= Pseudoapoptosis =

Cellular state

Pseudoapoptosis can be defined from multiple viewpoints, with an underlying premise of the differences in cellular processes and states relating to apoptosis. Pseudoapoptosis can be referred to as an apoptotic-like cellular state that can be readily reversed, or as a process that induces rapid apoptosis through the introduction of drugs such as bleomycin.

Pseudoapoptosis has been used to define a cellular state closely resembling the initial stages of apoptosis, but asserts a readily reversible state of which a cell can resume normal cellular function. Chemical and morphological changes a cell may undergo associated with pseudoapoptosis include blebbing, plasma membrane lipid asymmetry, cytoskeleton alterations, changes in mitochondrial function, and increased concentration of cytosolic calcium. Regardless of these cellular alterations, pseudoapoptotic cells reverse these changes to resume normal cellular process.

Pseudoapoptosis has also been used in some instances when describing an accelerated, drug induced apoptotic pathway by bleomycin. Cell death occurs as it would in apoptosis, but certain apoptotic mechanisms are not utilized when in the presence of bleomycin.

==Bleomycin==

Bleomycin (BLM) is a cytotoxic, anticancerous drug that catalyzes double-stranded breaks (DSB) and single-stranded breaks (SSB) along DNA molecules. BLM has four distinguishable molecular components that determine function, including a DNA-binding region, metal binding domain, linker region, and a carbohydrate moiety. The metal binding domain associates with metals such as iron, cobalt, and zinc, each provides the basis of selectivity towards interaction with specific regions of DNA for catalytic cleavage. It is believed that the catalytic activity of BLM is carried out by associating with DNA molecules in linker regions between nucleosomes. Specific nucleotide sequences within the minor groove of a DNA molecule are a primary target as a catalytic site.

At appropriate dosages, BLM generates morphological changes resembling typical apoptotic events, such as membrane blebbing and altered mitochondrial functioning. Degradation of DNA is also induced without the presence or assistance of specific endonuclease or protease that are involved under classic apoptotic conditions, which defines the usage of this form of pseudoapoptosis. The relative dose administered determines the extent to which DNA fragmentation occurs. In the presence of large BLM concentrations, pseudoapoptosis is observed as rapid DNA fragmentation occurs, resulting in cell death in the absence of typical apoptotic components such as specific endonucleases and proteases. Experimental evidence has suggested that every BLM molecule induces an average of 8 to 10 DNA strand breaks. An average ratio of 6 single-stranded breaks are generated for every double-stranded break. These numbers are dependent upon the form of BLM taken into consideration as deglyco-bleomycin has been found to be 100 times less toxic than wild-type BLM. Other forms of BLM forming complexes with various metals has suggested other variability when inducing pseudoapoptosis.

==ATP-gated P2X7 receptors==

Studies have shown to induce apoptotic-like cellular states through the activation of ATP-gated P2X7 receptors, but under certain conditions these changes are reversed and normal cellular functions continue. This process has also been used to define pseudoapoptosis.

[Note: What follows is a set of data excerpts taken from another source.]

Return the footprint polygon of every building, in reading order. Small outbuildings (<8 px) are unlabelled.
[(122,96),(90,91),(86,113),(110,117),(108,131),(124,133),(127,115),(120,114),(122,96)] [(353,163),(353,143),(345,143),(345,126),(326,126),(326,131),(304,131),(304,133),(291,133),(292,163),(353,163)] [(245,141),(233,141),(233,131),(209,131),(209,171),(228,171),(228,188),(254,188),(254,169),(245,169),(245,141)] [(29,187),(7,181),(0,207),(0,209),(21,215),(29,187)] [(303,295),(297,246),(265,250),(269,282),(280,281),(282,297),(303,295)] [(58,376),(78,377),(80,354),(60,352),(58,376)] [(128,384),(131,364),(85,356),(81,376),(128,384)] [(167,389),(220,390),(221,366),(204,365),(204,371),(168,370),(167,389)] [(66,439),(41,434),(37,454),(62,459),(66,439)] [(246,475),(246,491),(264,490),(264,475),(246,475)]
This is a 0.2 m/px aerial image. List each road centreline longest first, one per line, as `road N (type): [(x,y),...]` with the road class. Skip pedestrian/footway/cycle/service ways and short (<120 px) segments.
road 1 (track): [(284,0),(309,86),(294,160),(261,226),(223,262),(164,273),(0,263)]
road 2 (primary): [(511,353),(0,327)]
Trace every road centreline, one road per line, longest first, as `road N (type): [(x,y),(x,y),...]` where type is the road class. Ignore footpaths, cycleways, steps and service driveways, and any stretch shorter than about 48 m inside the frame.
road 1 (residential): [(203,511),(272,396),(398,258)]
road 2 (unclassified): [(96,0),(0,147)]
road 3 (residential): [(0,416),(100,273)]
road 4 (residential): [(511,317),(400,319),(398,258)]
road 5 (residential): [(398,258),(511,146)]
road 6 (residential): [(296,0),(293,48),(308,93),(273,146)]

Antigen-presenting cells contain membrane bound P2X7 receptors which are involved in acute inflammatory responses. P2X purinergic receptors are ATP-gated ion channels that become activated in the presence of extracellular adenosine triphosphate (ATP). Prolonged exposure to extracellular ATP can generate or couple to a variety of cellular responses, including cell fusion, cell proliferation, release of pro-inflammatory cytokines, and bone formation.

When pertaining to apoptosis, prolonged activation of P2X7 receptors can stimulate stress responses resulting in activated kinases responsible for inducing morphological and chemical changes, leading to apoptotic events and subsequent cellular death. Experimental deduction has shown when cells are briefly exposed to high extracellular ATP on the order of seconds to minutes, pseudoapoptotic events will occur. Apoptotic events such as membrane blebbing, phosphatidylserine flips (exposure to extracellular space), mitochondrial swelling, and microvesicle shedding are present, but cellular death does not occur. All of these events have proven to be fully reversible. Sustained activation for a longer period of time leads to further mitochondrial swelling, resulting in the release of cytochrome c, which initiates a cascade of apoptotic events leading to cellular death.

- Membrane blebbing can be attributed to two separate pathways.
  - Calcium independent
    - RhoA/ROCK1 pathway
  - Calcium Dependent
    - Rapid and reversible. Associated with extracellular phosphatidylserine exposure, membrane blebbing, with no release of cytochrome c.